What you are asked to do.
The number of lines in the entries below holding the word "Entrada" is all that is needed here.

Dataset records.
•••••

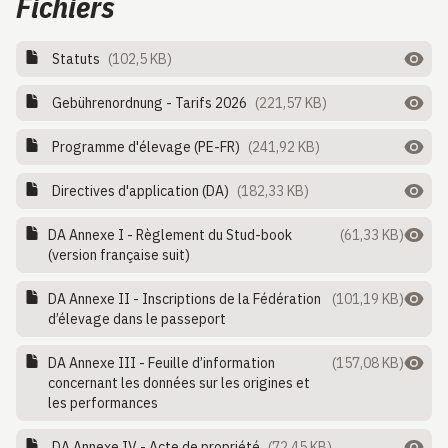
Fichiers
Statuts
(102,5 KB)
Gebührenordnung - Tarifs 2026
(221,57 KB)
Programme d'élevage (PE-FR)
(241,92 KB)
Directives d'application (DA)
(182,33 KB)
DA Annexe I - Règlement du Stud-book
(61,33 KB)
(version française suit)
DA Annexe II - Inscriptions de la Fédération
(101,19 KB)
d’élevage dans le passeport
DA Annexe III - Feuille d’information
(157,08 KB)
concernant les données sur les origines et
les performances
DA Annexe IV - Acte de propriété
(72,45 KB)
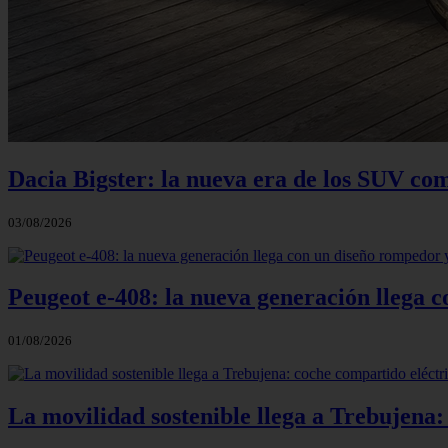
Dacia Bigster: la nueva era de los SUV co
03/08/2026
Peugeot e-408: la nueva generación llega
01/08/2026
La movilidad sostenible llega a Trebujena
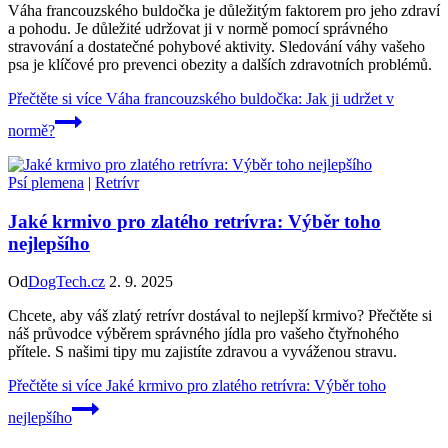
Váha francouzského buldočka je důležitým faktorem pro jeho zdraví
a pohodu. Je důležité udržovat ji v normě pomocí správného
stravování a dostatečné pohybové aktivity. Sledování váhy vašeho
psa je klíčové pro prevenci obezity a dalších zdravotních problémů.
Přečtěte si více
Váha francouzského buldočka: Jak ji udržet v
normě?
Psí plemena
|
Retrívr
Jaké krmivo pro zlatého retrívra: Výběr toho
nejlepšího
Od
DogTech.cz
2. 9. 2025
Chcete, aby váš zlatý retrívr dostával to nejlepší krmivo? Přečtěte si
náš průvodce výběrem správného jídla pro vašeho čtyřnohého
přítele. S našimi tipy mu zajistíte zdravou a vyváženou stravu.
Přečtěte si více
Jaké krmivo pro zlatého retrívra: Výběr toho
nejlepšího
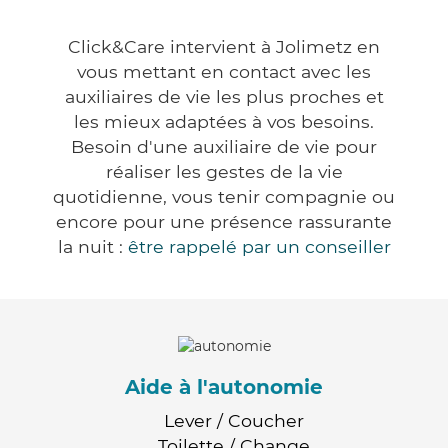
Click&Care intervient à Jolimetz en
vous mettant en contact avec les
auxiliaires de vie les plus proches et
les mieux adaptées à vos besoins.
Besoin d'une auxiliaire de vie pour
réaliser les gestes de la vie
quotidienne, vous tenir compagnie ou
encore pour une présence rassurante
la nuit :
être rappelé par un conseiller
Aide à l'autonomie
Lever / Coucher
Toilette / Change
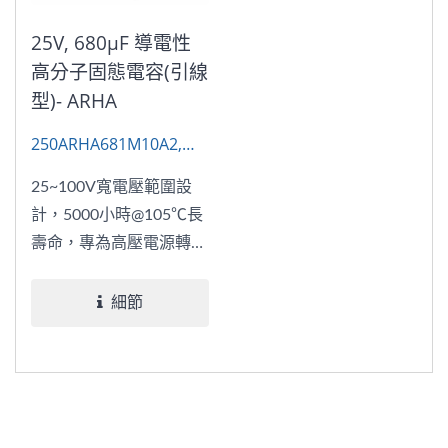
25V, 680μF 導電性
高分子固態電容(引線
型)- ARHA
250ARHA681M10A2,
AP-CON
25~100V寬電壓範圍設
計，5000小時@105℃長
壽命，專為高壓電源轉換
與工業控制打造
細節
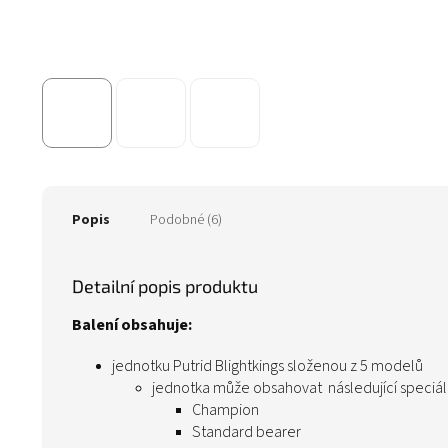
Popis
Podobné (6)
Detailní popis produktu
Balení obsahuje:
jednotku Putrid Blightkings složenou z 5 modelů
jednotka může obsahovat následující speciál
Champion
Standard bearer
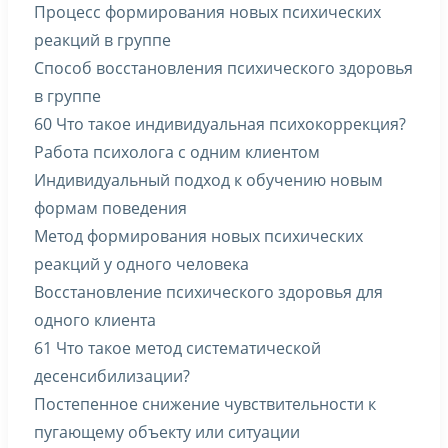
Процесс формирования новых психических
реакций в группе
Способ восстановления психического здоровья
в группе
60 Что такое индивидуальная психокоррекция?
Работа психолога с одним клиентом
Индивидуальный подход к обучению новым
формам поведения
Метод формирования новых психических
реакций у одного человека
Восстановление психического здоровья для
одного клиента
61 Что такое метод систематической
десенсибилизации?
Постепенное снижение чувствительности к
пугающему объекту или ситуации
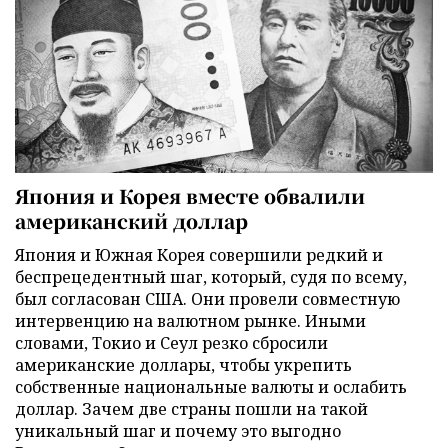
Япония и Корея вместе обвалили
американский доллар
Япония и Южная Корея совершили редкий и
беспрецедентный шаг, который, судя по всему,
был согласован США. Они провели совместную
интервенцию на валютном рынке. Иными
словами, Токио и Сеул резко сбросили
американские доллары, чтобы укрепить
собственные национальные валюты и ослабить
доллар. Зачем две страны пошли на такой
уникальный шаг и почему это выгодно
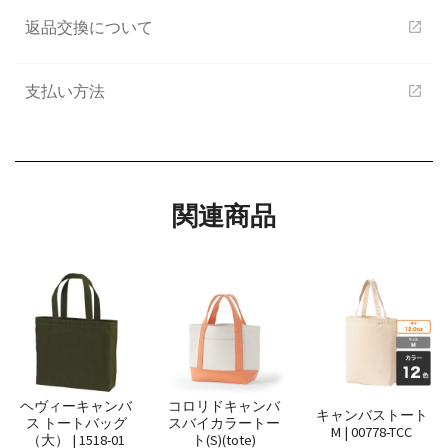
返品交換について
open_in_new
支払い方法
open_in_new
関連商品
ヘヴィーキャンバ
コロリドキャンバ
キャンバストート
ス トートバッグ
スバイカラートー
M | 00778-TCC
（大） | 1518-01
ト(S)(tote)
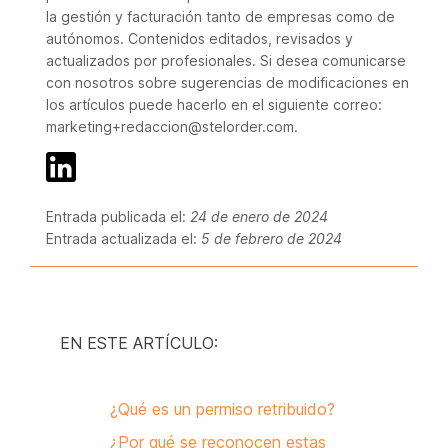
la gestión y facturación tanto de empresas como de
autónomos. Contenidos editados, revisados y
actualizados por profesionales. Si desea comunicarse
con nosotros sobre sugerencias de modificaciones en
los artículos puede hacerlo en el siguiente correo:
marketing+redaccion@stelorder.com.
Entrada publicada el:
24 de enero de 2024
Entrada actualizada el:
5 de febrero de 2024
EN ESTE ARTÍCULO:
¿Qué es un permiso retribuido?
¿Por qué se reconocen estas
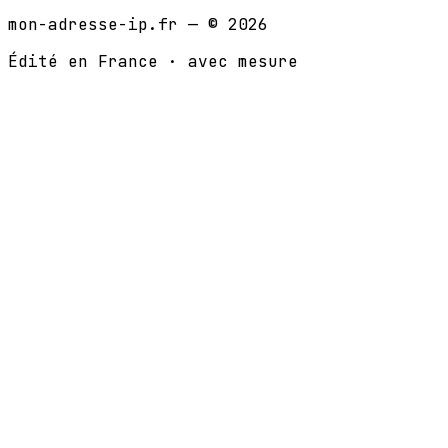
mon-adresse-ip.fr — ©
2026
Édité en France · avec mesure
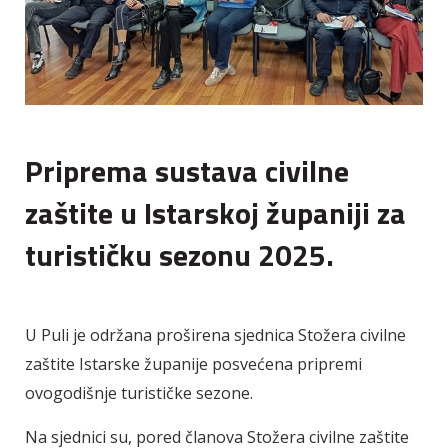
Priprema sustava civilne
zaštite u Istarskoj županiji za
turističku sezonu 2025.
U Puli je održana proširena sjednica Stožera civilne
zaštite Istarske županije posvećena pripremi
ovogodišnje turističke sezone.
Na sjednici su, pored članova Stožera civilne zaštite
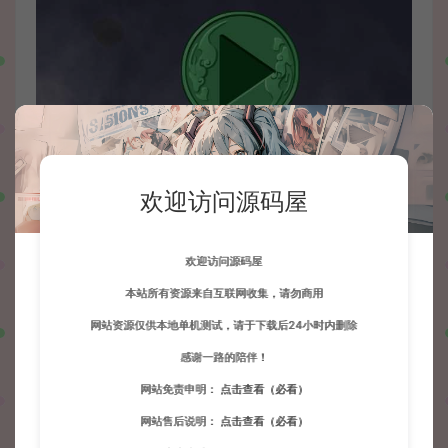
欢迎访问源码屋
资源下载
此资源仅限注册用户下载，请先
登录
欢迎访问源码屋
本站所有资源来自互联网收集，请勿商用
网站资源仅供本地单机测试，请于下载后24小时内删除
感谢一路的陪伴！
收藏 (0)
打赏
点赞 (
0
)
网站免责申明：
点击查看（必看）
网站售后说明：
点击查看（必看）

•••••

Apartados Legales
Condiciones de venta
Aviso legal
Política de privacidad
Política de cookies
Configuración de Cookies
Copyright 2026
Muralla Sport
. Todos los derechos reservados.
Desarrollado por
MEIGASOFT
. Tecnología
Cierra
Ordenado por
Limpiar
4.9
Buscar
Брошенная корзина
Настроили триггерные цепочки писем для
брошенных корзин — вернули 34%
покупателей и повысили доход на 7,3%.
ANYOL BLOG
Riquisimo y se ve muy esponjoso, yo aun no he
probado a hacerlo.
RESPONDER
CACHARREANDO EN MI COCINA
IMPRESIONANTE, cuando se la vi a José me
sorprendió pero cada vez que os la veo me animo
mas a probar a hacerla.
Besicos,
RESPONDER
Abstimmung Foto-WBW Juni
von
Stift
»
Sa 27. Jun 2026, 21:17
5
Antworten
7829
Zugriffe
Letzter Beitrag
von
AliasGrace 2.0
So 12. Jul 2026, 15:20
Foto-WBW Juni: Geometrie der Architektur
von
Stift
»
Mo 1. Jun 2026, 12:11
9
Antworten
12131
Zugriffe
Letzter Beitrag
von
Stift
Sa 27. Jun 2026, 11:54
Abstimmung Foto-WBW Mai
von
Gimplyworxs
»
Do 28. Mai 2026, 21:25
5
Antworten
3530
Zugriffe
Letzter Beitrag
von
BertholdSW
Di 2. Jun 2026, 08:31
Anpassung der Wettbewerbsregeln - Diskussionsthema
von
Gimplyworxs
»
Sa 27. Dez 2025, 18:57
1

•••••

Solution below.
2